* [Written instruction 1]
Put the collected data entries, from the line containing "collector number: 143" through the end of the entries, into a Markdown table with columns named Row and Line. Number each row and leave out blank lines.

+++ Source excerpt +++

= Anya Verkhovskaya =

Anya Verkhovskaya ( Anya Verkhovskaya-Cohen) is a Moscow-born (circa 1969) consultant, chief operating officer, Expert Witness, and Human Rights Activist. She is the founder of Class Experts Group, LLC. and former Managing Director of DRRT. Verkhovskaya currently serves as the President of Class Experts Group, LLC.

==Background==
Verkhovskaya fled the former Soviet Union as a teenage political refugee when she was 19 years old.

From 1994 through 2001, Verkhovskaya worked with filmmaker Steven Spielberg, heading his eastern European and middle Asian operations of the Survivors of the Shoah Visual History Foundation (currently USC Shoah Foundation Institute). Her expertise in community outreach in eastern Europe and the countries of the former Soviet Union assisted her in creating an outreach community network in more than 20 countries.

The life stories of more than 9,000 Jewish, Romani, and other Holocaust survivors and witnesses were videotaped as a result of Verkhovskaya's work.

==Career==

===Consultant===

Her work with Spielberg assisted her in creating a comprehensive method of reaching out to Holocaust victims and their families for the Holocaust Victim Assets Litigation and the German Forced Labour Compensation Programme. Verkhovskaya was also a consultant to the International Commission on Holocaust Era Insurance Claims (ICHEIC) on outreach strategies, and she supervised the notification of claimants and face-to-face assistance programs in eastern Europe and the former Soviet Union.

From 1999 through 2001, Verkhovskaya served as a consultant for A.B. Data, Ltd., to provide notice of the Holocaust Victim Assets Litigation (Swiss Banks), a $1.25 billion class action settlement, to potential class members. Her efforts resulted in the notification of more than two million people, including Jews and Romanies throughout 109 countries, and translating settlements in 80 different languages.

===Business===

In 2001, Verkhovskaya joined A.B. Data, Ltd., and was its senior executive vice president and chief operating officer of its class action administration company, where she was involved in class action administration and notice implementation in the United States and abroad. She has provided expert testimony and affidavits concerning class action notice manageability and adequacy, class certification, settlement, and fund distribution issues in a variety of class action litigation areas, including: securities fraud, ERISA, consumer, insurance, employment, civil and human rights, environmental, and antitrust.

Verkhovskaya was also the project director for the Holocaust Era Asset Restitution Taskforce (Project HEART), a Holocaust restitution program created by the Jewish Agency for Israel and the Israeli government. Its purpose is to locate Holocaust victims and their heirs whose property was confiscated during the Holocaust and provide information to them to help them obtain restitution for that property. A.B. Data is administering the project, and Verkhovskaya is managing all aspects of it, including public relations, advertising, and maintaining a website and call center for it.

+++ Raw records +++

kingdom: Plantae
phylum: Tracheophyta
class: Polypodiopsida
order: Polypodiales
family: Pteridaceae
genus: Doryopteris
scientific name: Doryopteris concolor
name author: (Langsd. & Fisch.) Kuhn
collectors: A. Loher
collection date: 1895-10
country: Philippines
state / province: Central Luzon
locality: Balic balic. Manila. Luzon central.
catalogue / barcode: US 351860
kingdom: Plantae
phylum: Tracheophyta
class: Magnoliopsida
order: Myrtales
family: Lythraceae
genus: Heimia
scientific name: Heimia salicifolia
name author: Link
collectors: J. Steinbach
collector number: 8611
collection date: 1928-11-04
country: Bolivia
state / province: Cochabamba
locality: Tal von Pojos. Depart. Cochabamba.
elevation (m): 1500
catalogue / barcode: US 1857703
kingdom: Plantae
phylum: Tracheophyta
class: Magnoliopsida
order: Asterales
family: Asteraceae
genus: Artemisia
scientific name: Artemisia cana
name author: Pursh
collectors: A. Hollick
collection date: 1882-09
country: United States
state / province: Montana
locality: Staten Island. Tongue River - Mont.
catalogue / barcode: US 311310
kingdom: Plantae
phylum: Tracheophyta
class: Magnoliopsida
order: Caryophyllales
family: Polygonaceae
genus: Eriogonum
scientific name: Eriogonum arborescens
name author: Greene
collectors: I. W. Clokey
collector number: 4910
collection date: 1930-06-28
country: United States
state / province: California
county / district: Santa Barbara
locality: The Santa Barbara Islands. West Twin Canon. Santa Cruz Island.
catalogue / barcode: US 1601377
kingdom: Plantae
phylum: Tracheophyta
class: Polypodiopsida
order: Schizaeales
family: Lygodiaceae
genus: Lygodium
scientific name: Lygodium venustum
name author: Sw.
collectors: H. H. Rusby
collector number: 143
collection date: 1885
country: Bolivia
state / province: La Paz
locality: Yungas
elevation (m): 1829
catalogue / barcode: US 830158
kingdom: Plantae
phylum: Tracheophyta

+++

* [Written instruction 2]
According to the article about Anya Verkhovskaya, how old was she when she fled the former Soviet Union?

* [Output 1]
| Row | Line |
|---|---|
| 1 | collector number: 143 |
| 2 | collection date: 1885 |
| 3 | country: Bolivia |
| 4 | state / province: La Paz |
| 5 | locality: Yungas |
| 6 | elevation (m): 1829 |
| 7 | catalogue / barcode: US 830158 |
| 8 | kingdom: Plantae |
| 9 | phylum: Tracheophyta |

* [Output 2]
She was 19 years old.